[AIM OF THE EXERCISE]: Some lines of the records below include the word "नववस". Report how many, and write nothing besides the number.

[PROVIDED DATA]:
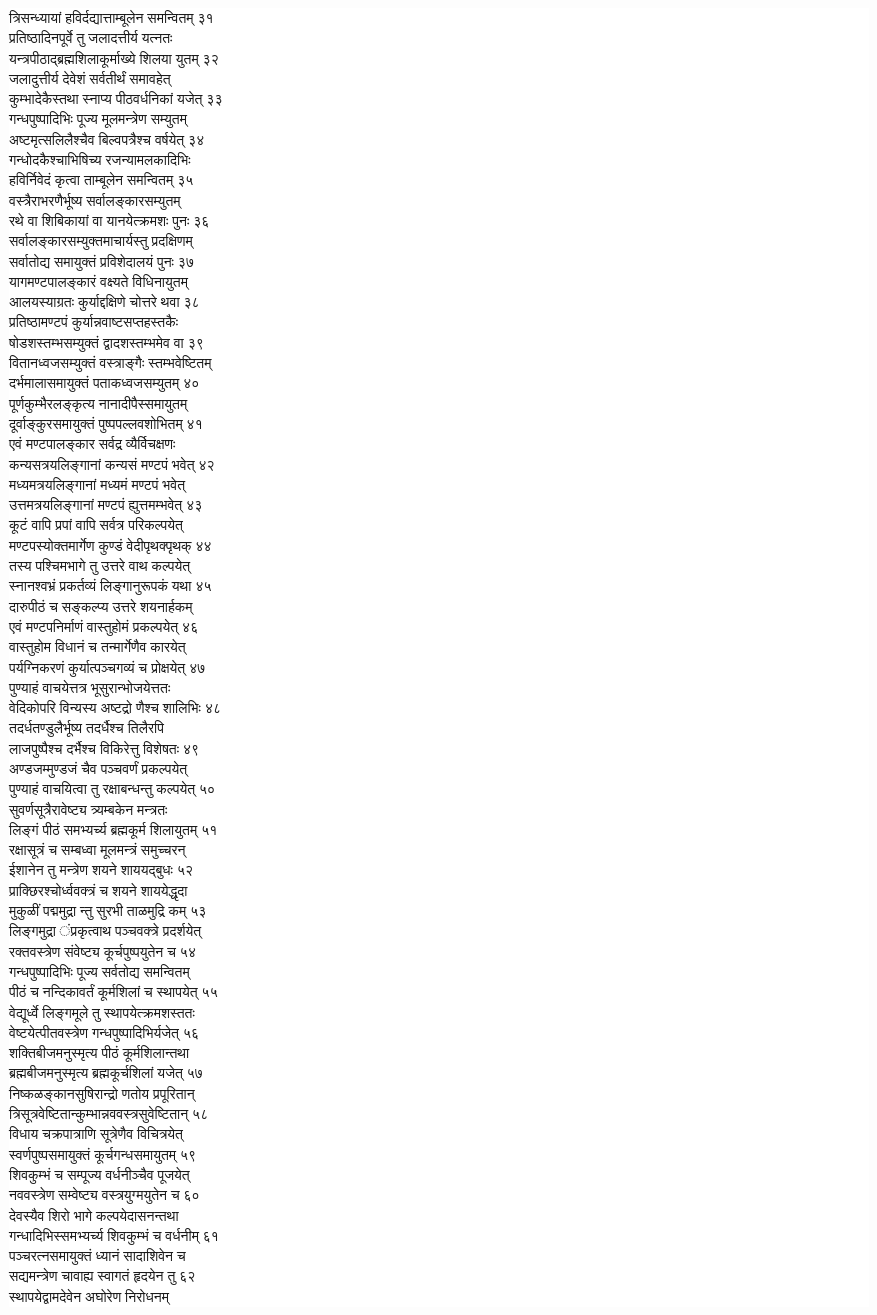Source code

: त्रिसन्ध्यायां हविर्दद्यात्ताम्बूलेन समन्वितम् ३१  
प्रतिष्ठादिनपूर्वे तु जलादत्तीर्य यत्नतः  
यन्त्रपीठाद्ब्रह्मशिलाकूर्माख्ये शिलया युतम् ३२  
जलादुत्तीर्य देवेशं सर्वतीर्थं समावहेत्  
कुम्भादेकैस्तथा स्नाप्य पीठवर्धनिकां यजेत् ३३  
गन्धपुष्पादिभिः पूज्य मूलमन्त्रेण सम्युतम्  
अष्टमृत्सलिलैश्चैव बिल्वपत्रैश्च वर्षयेत् ३४  
गन्धोदकैश्चाभिषिच्य रजन्यामलकादिभिः  
हविर्निवेदं कृत्वा ताम्बूलेन समन्वितम् ३५  
वस्त्रैराभरणैर्भूष्य सर्वालङ्कारसम्युतम्  
रथे वा शिबिकायां वा यानयेत्क्रमशः पुनः ३६  
सर्वालङ्कारसम्युक्तमाचार्यस्तु प्रदक्षिणम्  
सर्वातोद्य समायुक्तं प्रविशेदालयं पुनः ३७  
यागमण्टपालङ्कारं वक्ष्यते विधिनायुतम्  
आलयस्याग्रतः कुर्याद्दक्षिणे चोत्तरे थवा ३८  
प्रतिष्ठामण्टपं कुर्यान्नवाष्टसप्तहस्तकैः  
षोडशस्तम्भसम्युक्तं द्वादशस्तम्भमेव वा ३९  
वितानध्वजसम्युक्तं वस्त्राङ्गैः स्तम्भवेष्टितम्  
दर्भमालासमायुक्तं पताकध्वजसम्युतम् ४०  
पूर्णकुम्भैरलङ्कृत्य नानादीपैस्समायुतम्  
दूर्वाङ्कुरसमायुक्तं पुष्पपल्लवशोभितम् ४१  
एवं मण्टपालङ्कार सर्वद्र व्यैर्विचक्षणः  
कन्यसत्रयलिङ्गानां कन्यसं मण्टपं भवेत् ४२  
मध्यमत्रयलिङ्गानां मध्यमं मण्टपं भवेत्  
उत्तमत्रयलिङ्गानां मण्टपं ह्युत्तमम्भवेत् ४३  
कूटं वापि प्रपां वापि सर्वत्र परिकल्पयेत्  
मण्टपस्योक्तमार्गेण कुण्डं वेदीपृथक्पृथक् ४४  
तस्य पश्चिमभागे तु उत्तरे वाथ कल्पयेत्  
स्नानश्वभ्रं प्रकर्तव्यं लिङ्गानुरूपकं यथा ४५  
दारुपीठं च सङ्कल्प्य उत्तरे शयनार्हकम्  
एवं मण्टपनिर्माणं वास्तुहोमं प्रकल्पयेत् ४६  
वास्तुहोम विधानं च तन्मार्गेणैव कारयेत्  
पर्यग्निकरणं कुर्यात्पञ्चगव्यं च प्रोक्षयेत् ४७  
पुण्याहं वाचयेत्तत्र भूसुरान्भोजयेत्ततः  
वेदिकोपरि विन्यस्य अष्टद्रो णैश्च शालिभिः ४८  
तदर्धतण्डुलैर्भूष्य तदर्धैश्च तिलैरपि  
लाजपुष्पैश्च दर्भैश्च विकिरेत्तु विशेषतः ४९  
अण्डजम्मुण्डजं चैव पञ्चवर्णं प्रकल्पयेत्  
पुण्याहं वाचयित्वा तु रक्षाबन्धन्तु कल्पयेत् ५०  
सुवर्णसूत्रैरावेष्ट्य त्र्यम्बकेन मन्त्रतः  
लिङ्गं पीठं समभ्यर्च्य ब्रह्मकूर्म शिलायुतम् ५१  
रक्षासूत्रं च सम्बध्वा मूलमन्त्रं समुच्चरन्  
ईशानेन तु मन्त्रेण शयने शाययद्बुधः ५२  
प्राक्छिरश्चोर्ध्ववक्त्रं च शयने शाययेद्धृदा  
मुकुळीं पद्ममुद्रा न्तु सुरभी ताळमुद्रि कम् ५३  
लिङ्गमुद्रा ंप्रकृत्वाथ पञ्चवक्त्रे प्रदर्शयेत्  
रक्तवस्त्रेण संवेष्ट्य कूर्चपुष्पयुतेन च ५४  
गन्धपुष्पादिभिः पूज्य सर्वतोद्य समन्वितम्  
पीठं च नन्दिकावर्तं कूर्मशिलां च स्थापयेत् ५५  
वेद्यूर्ध्वे लिङ्गमूले तु स्थापयेत्क्रमशस्ततः  
वेष्टयेत्पीतवस्त्रेण गन्धपुष्पादिभिर्यजेत् ५६  
शक्तिबीजमनुस्मृत्य पीठं कूर्मशिलान्तथा  
ब्रह्मबीजमनुस्मृत्य ब्रह्मकूर्चशिलां यजेत् ५७  
निष्कळङ्कानसुषिरान्द्रो णतोय प्रपूरितान्  
त्रिसूत्रवेष्टितान्कुम्भान्नववस्त्रसुवेष्टितान् ५८  
विधाय चक्रपात्राणि सूत्रेणैव विचित्रयेत्  
स्वर्णपुष्पसमायुक्तं कूर्चगन्धसमायुतम् ५९  
शिवकुम्भं च सम्पूज्य वर्धनीञ्चैव पूजयेत्  
नववस्त्रेण सम्वेष्ट्य वस्त्रयुग्मयुतेन च ६०  
देवस्यैव शिरो भागे कल्पयेदासनन्तथा  
गन्धादिभिस्समभ्यर्च्य शिवकुम्भं च वर्धनीम् ६१  
पञ्चरत्नसमायुक्तं ध्यानं सादाशिवेन च  
सद्यमन्त्रेण चावाह्य स्वागतं हृदयेन तु ६२  
स्थापयेद्वामदेवेन अघोरेण निरोधनम्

[SOLUTION TO THIS TASK]: 2